I flounder for a good lie and settle on a flimsy truth. “I’m … sick.”
“Sick?” Lucia’s eyes widen. “Sick how?”
“It’s a kind of virus. Not contagious, necessarily, but still not super safe for me to be around people one on one. I spent spring break getting treated down in SF. Jesse is … he’s immune, because he had it when he was a kid. He’s helping me get better.” Not a perfect explanation, but it covers enough that I’m simultaneously proud of myself and annoyed I didn’t think of it sooner.
Rainie stares at me for a long beat. “That is such a load of—”
“Oh, Mina.” Tears spill down Lucia’s cheeks, and guilt stabs me straight through the chest.
“No, it’s okay! Really. The virus will pass out of my system soon enough. I just don’t want to risk any of you guys getting sick, and I knew if I told you the truth you’d never give me space.”
“You got that right,” Alex mutters.
“Please don’t tell anyone. My dad doesn’t know, and if the town catches whiff of this, they’ll be knocking on our door at all hours of the day.”
On the screen, the opening credits of the movie roll. I spot the attendants waving at people to shush and asking them to put their phones away. Mist curls between the scattered seats, drifting low over the grass. I pull my coat tighter around me, tucking my chin into my collar.
Alex, ever the rule-abiding golden boy, quiets down. “You’re not making any sense. How can your dad not know?”
“I still don’t see why you have to hang out with Jesse just because he’simmune.” Rainie shoots the attendant a dirty glare when he tries to shush her, and he quickly moves on.
“I’d say she traded up,” Aida mumbles, and I make a mental note to figure out how long our quietest member has harbored a crush on Jesse.
The screen goes black. Two spotlights flicker to life on the edges of the field.
The camera pans out, and I sit ramrod straight in my chair.
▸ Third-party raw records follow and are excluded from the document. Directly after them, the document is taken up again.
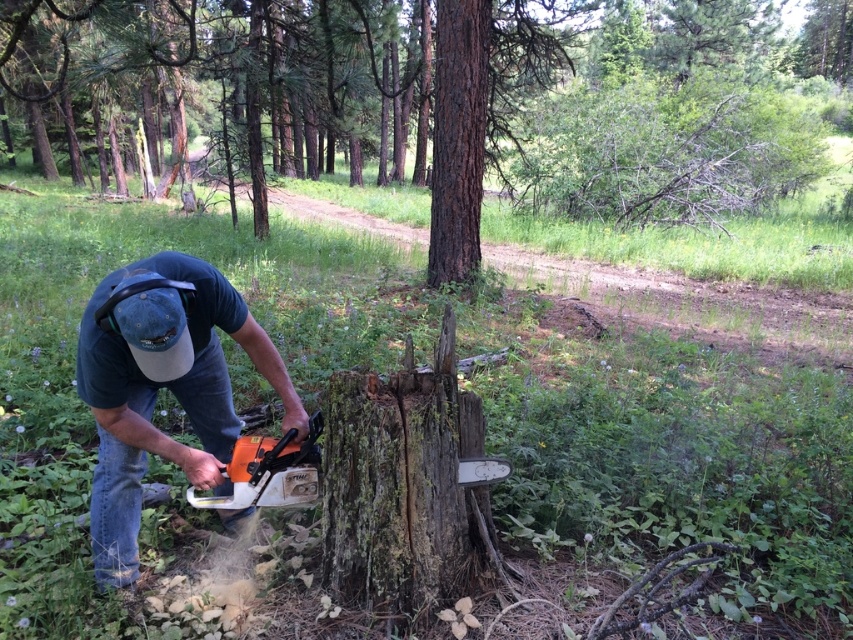
Question: Estimate the real-world distances between objects in this image. Which object is farther from the brown rough bark tree trunk at center?

Choices:
 (A) orange plastic chainsaw at lower center
 (B) orange plastic chainsaw at lower left
 (C) smooth bark tree stump at center

Answer: (C)

Question: Is smooth bark tree stump at center to the right of orange plastic chainsaw at lower left from the viewer's perspective?

Choices:
 (A) yes
 (B) no

Answer: (A)

Question: Can you confirm if brown rough bark tree trunk at center is positioned to the left of orange plastic chainsaw at lower center?

Choices:
 (A) yes
 (B) no

Answer: (B)

Question: From the image, what is the correct spatial relationship of smooth bark tree stump at center in relation to orange plastic chainsaw at lower center?

Choices:
 (A) below
 (B) above

Answer: (B)

Question: Which of these objects is positioned closest to the orange plastic chainsaw at lower center?

Choices:
 (A) smooth bark tree stump at center
 (B) brown rough bark tree trunk at center
 (C) orange plastic chainsaw at lower left

Answer: (C)

Question: Among these points, which one is farthest from the camera?

Choices:
 (A) (347, 49)
 (B) (477, 97)

Answer: (A)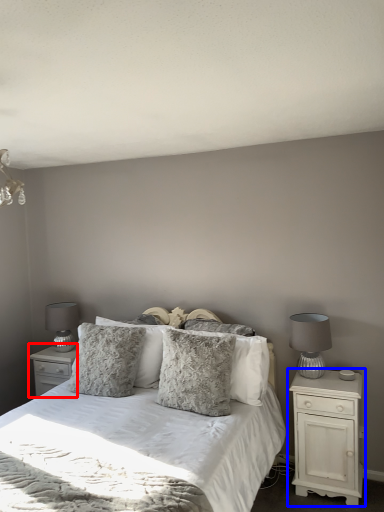
Question: Among these objects, which one is farthest to the camera, nightstand (highlighted by a red box) or nightstand (highlighted by a blue box)?

Choices:
 (A) nightstand
 (B) nightstand

Answer: (A)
An image of a house appears where a cartoon Amy Adams should be.
The Haikal villa.
I raise a hand to my mouth as Khalto Safa appears on the second-floor balcony, a cigarette pressed between her red lips. She’s young, twenty-six or twenty-seven. An older woman joins her on the balcony.
“Is she really coming?” Khalto Safa asks in Arabic. Ash drifts from the end of her lit cigarette, catching on the breeze. She and the old woman watch the street.
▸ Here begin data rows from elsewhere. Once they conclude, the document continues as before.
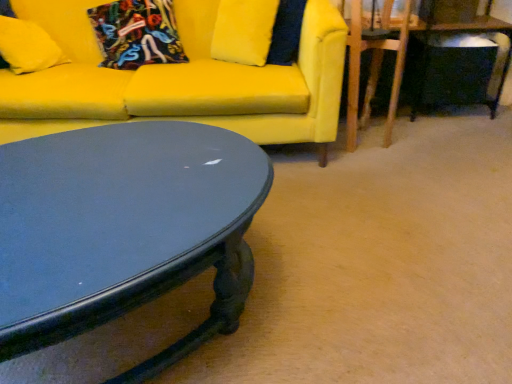
Question: Does point (173, 16) appear closer or farther from the camera than point (325, 67)?

Choices:
 (A) farther
 (B) closer

Answer: (A)

Question: Considering the positions of velvet floral pillow at upper left, acting as the 1th pillow starting from the right, and matte yellow couch at upper left in the image, is velvet floral pillow at upper left, acting as the 1th pillow starting from the right, taller or shorter than matte yellow couch at upper left?

Choices:
 (A) tall
 (B) short

Answer: (B)

Question: Which is nearer to the wooden swivel chair at right?

Choices:
 (A) matte yellow couch at upper left
 (B) matte yellow pillow at upper left, the second pillow positioned from the right
 (C) velvet floral pillow at upper left, placed as the 2th pillow when sorted from left to right
 (D) matte black table at lower right
 (E) glossy dark wood coffee table at lower left

Answer: (D)

Question: Which is nearer to the wooden swivel chair at right?

Choices:
 (A) matte yellow pillow at upper left, marked as the 1th pillow in a left-to-right arrangement
 (B) velvet floral pillow at upper left, acting as the 1th pillow starting from the right
 (C) glossy dark wood coffee table at lower left
 (D) matte yellow couch at upper left
 (E) matte black table at lower right

Answer: (E)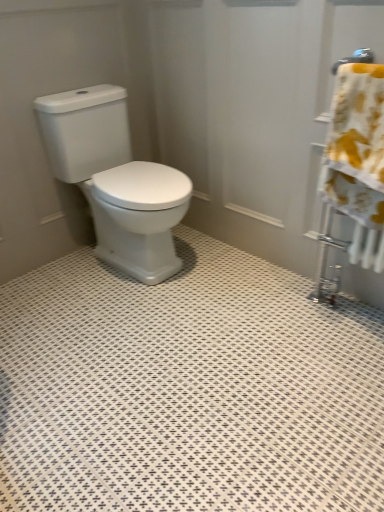
Find the location of a particular element. The width and height of the screenshot is (384, 512). spots to the right of white glossy toilet at center is located at coordinates (228, 269).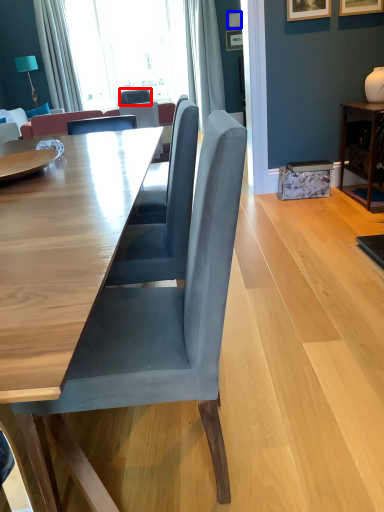
Question: Which object appears farthest to the camera in this image, chair (highlighted by a red box) or picture frame (highlighted by a blue box)?

Choices:
 (A) chair
 (B) picture frame

Answer: (A)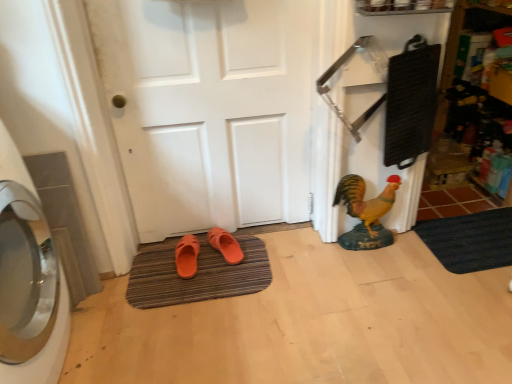
At what (x,y) coordinates should I click in order to perform the action: click on vacant space that is to the left of shiny yellow statue at right. Please return your answer as a coordinate pair (x, y). This screenshot has width=512, height=384. Looking at the image, I should click on (316, 253).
“So it seems,” the woman clips. The frost in her eyes could revive the polar ice caps. “Is she bringing the brat?”
Khalto Safa laughs. “Hatem’s brat? Of course not. When are you going to realize your precious Nadine is gone? Whoever drives through those gates is an imposter. I’m the only daughter you have left.”
“Quiet,” the woman—my grandmother—orders. “You still don’t understand why it favors Nadine over you. Why Nadine’s offerings were always accepted. Nadine sees everything, Safa. She sees the hearts that hurt from beating, the hands tired of lifting. The cleanest path to every end. She is meticulous. Crafty. You’re a worthy attack dog, darling, but Nadine?” She smiles, the kind of smile a war commander wields over a battlefield littered with his fallen foes. “Nadine has always been a hunter.”
Below, the gates creak open. Khalto Safa furiously stubs her cigarette on the ledge. “Your hunter has returned at last. Let’s not keep her waiting.”
Khalto Safa walks straight through my grandmother.
A shadow attaches itself to Khalto Safa’s heels, trailing her as she ventures into the house.
The camera pans to the villa’s entryway. I ignore my friends’ outstretched hands as I lift myself from the chair. My mother is at the Haikal villa. My mother, who supposedly died in a car wreck in Tanta during this visit.
The woman stepping onto the Haikal property grounds resembles my mother in appearance alone. There’s a hardness to her, a detachment, as though someone chiseled life into a statute. Her heels click against the granite steps, echoing between the peeling pillars.
At the top, she halts. A cold finger of dread traces along my neck.
“Bad girl.” My mother tsks, her back to me. “You cheated.”
Slowly, Nadine Mansour turns around. Except she’s not Nadine Mansour. She’s Nadine Haikal, a stranger.
And her eyes are a bright, glowing orange.
I trip over the chair, a cry tearing free from my frozen mouth. My mother watches me from the screen, head tilted in idle curiosity. Rot burns my nose, strong, so strong. How hadn’t I noticed the scent growing?